3) Un journaliste bloggeur gardera toujours une info chaude, un scoop, pour le media qui rémunèra le mieux son travail (ça vous étonne ?).Mais peut-être aura-t-il tendu des perches sur son blog pour améliorer et enrichir cette info. Peut-être aura-t-il donné quelques pistes sur son blog pour expliquer son cheminement sur le sujet qu’il traite, fait part de ses impressions, de son état d’esprit face à telle ou telle problématique. C’est d’ailleurs l’essence même d’un blog et c’est ce pourquoi celui de Jean réunit autant de lecteurs. Il ouvre son cahier d’investigation au public, ce qui est un gage bien plus grand d’honnêté intellectuelle que dans le cas d’un article réalisé par un journaliste seulement contrôlé par sa rédaction (laquelle est souvent bien plus sujette à différents biais « philosophiques » fortement orientés) et qui ne donne jamais l’occasion au public de s’exprimer sur celui-ci.

Dire que ce qui se trouve dans un média traditionnel est « sérieux » et ce qui se trouve sur un blog est « non sérieux » est un privilège que seule l’audience peut s’arroger. Et cette audience montre chaque jour un peu plus qu’elle est capable, non seulement de faire cette distinction, mais en plus, qu’elle souhaite pouvoir interragir avec ceux qui l’informent. Les mass media qui n’ont pas encore intégré cette notion de « confiance » et préfèrent se murer dans leur conviction d’être détenteurs de la seule vérité journalistique sont condamnés. Mais il est vrai qu’il s’agit d’un changement de mentalité difficile qui demande un brin d’humilité de la part des tenants de la bien pensance économique et académique.

4) Il n’y a donc pas de « confusion des genres » mais bien une « évolution des pratiques à la lumière d’une consommation de l’info radicalement boulversée ». Malgré tout le respect que je lui dois, si Monsieur Heinderickx s’aventurait de temps en temps sur les discussions générées sur des blogs, il aurait pu s’en rendre compte.

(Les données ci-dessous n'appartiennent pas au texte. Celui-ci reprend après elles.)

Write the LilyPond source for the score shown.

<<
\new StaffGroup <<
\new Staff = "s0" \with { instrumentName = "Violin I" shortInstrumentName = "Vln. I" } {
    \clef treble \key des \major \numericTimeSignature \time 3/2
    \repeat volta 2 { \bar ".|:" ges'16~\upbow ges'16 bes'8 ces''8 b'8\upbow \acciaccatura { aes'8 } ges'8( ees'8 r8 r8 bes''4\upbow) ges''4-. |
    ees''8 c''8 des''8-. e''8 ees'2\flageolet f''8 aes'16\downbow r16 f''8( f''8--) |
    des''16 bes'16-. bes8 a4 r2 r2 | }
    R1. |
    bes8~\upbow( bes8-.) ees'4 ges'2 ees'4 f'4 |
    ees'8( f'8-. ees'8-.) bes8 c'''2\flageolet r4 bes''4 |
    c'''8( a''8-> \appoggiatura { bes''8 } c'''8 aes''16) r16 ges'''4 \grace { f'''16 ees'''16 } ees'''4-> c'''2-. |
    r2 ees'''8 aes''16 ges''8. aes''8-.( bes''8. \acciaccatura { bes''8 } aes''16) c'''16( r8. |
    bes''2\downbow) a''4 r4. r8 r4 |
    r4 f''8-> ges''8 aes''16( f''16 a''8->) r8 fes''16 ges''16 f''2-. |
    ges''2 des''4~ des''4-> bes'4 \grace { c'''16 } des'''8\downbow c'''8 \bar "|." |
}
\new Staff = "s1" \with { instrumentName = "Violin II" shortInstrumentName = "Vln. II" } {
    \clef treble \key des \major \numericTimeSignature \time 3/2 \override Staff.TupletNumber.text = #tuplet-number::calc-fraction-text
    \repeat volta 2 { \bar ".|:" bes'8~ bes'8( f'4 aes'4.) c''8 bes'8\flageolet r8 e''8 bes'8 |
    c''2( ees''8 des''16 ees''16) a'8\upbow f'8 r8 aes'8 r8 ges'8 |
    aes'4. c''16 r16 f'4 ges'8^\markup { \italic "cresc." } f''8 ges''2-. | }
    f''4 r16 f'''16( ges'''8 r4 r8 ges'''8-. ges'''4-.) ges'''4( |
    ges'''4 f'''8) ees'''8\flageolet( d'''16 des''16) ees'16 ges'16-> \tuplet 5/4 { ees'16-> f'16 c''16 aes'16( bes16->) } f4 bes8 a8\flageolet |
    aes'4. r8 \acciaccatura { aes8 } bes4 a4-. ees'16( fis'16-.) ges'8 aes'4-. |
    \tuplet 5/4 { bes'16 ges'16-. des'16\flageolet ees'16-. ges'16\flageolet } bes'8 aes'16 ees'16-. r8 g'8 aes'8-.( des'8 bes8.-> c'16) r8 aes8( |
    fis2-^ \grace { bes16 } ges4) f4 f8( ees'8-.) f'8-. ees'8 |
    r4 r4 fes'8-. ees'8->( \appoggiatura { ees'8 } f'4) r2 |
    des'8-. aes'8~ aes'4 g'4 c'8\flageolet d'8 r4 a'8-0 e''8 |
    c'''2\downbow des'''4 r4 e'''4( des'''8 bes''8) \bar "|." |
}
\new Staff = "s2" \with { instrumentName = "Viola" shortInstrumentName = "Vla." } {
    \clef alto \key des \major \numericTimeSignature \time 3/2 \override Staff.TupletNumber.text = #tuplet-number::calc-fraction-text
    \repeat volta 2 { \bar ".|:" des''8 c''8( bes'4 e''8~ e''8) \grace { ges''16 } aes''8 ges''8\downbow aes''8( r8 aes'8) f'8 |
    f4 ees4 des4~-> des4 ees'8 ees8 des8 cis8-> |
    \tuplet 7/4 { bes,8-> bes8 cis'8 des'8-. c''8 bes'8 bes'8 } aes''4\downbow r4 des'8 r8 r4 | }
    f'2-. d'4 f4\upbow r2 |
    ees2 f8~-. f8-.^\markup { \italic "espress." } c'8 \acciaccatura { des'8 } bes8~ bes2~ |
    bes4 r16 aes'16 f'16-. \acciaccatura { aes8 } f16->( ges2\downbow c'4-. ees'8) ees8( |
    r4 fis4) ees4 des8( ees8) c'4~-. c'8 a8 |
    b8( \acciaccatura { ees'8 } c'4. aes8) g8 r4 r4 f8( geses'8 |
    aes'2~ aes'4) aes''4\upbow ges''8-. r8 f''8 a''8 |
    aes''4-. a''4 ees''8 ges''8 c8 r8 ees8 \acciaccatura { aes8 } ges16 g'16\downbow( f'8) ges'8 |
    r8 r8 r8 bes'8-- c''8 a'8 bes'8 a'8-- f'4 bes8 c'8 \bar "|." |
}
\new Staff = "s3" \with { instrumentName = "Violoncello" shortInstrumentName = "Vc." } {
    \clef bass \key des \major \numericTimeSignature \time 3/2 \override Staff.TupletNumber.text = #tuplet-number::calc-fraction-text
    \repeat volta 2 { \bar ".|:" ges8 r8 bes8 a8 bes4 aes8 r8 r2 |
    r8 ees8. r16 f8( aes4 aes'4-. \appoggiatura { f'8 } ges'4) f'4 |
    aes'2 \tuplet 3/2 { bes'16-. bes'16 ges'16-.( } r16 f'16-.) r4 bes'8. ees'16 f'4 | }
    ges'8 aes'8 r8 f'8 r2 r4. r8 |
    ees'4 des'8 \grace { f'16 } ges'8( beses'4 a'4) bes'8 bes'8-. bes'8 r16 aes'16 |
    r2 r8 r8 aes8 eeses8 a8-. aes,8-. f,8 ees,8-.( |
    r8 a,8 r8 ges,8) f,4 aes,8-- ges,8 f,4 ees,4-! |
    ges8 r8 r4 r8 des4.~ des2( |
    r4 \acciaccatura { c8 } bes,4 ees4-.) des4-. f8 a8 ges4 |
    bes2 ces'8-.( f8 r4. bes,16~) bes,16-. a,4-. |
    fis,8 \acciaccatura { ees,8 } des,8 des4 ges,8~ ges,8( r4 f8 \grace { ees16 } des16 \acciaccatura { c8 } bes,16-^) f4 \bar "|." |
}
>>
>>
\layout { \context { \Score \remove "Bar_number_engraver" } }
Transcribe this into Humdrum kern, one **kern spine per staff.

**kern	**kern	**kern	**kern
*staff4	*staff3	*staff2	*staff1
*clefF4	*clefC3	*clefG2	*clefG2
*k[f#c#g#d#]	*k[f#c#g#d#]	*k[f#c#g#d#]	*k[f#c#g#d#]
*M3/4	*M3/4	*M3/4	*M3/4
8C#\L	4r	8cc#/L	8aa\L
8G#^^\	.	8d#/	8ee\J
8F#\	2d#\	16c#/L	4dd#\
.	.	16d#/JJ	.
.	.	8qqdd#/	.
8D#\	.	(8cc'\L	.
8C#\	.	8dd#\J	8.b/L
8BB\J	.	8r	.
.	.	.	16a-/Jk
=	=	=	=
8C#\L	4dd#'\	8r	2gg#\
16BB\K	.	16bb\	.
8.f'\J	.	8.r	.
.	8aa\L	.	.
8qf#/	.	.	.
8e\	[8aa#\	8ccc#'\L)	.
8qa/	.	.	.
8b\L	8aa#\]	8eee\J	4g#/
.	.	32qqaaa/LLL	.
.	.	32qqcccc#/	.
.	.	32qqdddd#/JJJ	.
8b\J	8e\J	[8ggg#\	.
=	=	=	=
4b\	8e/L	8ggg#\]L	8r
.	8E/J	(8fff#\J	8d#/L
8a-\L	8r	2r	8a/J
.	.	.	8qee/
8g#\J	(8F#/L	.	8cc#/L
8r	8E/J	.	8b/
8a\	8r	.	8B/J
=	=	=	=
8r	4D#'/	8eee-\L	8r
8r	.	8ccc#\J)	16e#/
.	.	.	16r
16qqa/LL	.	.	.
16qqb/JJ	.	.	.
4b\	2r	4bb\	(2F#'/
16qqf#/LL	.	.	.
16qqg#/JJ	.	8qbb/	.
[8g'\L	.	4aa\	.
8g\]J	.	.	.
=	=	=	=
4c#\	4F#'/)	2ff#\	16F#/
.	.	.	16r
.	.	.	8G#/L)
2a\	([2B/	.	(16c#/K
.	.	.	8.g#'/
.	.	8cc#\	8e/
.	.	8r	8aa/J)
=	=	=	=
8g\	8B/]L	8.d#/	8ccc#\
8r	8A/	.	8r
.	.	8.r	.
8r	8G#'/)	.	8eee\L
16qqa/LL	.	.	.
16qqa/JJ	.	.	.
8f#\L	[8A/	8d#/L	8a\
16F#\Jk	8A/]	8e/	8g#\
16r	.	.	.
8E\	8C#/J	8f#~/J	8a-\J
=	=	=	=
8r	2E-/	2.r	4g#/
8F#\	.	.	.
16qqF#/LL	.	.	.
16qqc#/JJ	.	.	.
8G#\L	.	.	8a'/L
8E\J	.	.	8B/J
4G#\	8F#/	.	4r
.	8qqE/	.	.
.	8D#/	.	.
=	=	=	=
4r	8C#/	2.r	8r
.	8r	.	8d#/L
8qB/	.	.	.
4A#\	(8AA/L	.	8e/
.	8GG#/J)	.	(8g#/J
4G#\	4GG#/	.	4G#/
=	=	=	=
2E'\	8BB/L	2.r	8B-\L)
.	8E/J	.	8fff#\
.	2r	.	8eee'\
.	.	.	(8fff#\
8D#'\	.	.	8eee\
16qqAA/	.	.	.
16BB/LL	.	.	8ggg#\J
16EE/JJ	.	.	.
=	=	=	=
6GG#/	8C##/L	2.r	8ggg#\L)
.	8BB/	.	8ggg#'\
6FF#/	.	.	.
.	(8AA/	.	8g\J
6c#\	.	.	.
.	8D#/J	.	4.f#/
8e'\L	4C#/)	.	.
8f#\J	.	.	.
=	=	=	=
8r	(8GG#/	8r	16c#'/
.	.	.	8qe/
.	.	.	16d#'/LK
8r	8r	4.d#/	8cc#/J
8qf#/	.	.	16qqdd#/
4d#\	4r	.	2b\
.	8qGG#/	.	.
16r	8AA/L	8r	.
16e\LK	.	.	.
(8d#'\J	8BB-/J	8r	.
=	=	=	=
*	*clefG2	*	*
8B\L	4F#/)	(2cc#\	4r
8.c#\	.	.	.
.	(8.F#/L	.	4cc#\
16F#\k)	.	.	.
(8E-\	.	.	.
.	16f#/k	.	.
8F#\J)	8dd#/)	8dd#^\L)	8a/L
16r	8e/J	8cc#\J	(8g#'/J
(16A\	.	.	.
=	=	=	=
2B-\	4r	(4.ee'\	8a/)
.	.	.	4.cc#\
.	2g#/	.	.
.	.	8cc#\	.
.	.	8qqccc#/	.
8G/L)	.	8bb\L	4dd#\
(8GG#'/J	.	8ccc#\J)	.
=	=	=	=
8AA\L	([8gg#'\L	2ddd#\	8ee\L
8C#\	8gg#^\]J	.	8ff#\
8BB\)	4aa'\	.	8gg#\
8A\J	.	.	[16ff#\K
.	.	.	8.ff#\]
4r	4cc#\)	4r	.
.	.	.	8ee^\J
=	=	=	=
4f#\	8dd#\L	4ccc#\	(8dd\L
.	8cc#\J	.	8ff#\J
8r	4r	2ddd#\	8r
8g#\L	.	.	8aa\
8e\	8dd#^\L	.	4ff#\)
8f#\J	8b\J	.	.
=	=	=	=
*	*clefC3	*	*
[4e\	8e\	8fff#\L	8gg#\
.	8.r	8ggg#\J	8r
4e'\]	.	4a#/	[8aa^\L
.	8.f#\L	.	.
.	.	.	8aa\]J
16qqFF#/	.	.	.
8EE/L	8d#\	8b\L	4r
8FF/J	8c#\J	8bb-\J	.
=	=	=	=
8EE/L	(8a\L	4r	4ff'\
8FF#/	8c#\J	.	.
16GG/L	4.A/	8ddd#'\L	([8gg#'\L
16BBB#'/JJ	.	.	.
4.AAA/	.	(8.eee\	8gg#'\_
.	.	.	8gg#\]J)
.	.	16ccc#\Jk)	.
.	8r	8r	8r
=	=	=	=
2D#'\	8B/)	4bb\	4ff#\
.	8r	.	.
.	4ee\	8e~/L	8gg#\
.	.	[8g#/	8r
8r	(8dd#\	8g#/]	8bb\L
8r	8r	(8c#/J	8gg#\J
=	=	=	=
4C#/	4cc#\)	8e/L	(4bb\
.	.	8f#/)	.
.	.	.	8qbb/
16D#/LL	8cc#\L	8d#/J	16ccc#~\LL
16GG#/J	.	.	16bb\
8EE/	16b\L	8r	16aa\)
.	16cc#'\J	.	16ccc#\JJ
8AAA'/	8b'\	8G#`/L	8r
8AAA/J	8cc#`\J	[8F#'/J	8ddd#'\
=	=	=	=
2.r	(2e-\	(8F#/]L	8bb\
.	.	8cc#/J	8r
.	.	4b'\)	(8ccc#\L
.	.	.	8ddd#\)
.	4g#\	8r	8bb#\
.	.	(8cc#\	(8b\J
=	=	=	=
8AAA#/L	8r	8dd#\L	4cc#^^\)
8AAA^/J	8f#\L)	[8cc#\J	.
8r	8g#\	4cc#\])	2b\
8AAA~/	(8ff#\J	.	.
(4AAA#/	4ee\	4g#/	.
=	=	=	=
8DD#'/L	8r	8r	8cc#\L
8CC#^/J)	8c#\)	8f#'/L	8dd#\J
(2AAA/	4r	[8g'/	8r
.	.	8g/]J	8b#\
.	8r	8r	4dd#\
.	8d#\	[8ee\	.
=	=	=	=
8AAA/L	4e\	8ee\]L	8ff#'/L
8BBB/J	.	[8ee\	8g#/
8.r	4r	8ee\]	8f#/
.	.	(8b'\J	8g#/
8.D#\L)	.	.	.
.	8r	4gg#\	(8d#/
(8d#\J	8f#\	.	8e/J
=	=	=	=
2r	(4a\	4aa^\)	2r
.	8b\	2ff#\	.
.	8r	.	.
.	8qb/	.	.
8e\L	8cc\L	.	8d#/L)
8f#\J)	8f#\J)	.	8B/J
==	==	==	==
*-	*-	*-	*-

S’il vivait au quotidien dans une rédaction, lui aussi chercherait sans doute à améliorer son « produit » en utilisant tous les outils qui sont à sa portée pour satisfaire ses « clients », et lorsqu’il serait parvenu à décrypter les retours que ceux-ci lui envoient, il ne prendrait certainement pas un pseudonyme pour se cacher d’avoir découvert là le plus riche des moyens pour communiquer avec ceux qui apprécient, encouragent et aident à parfaire sa pratique d’un journalisme de qualité. Différent certes des poncifs enseignés à l’UniversitéTM, mais ô combien plus proche des attentes liées à cette profession.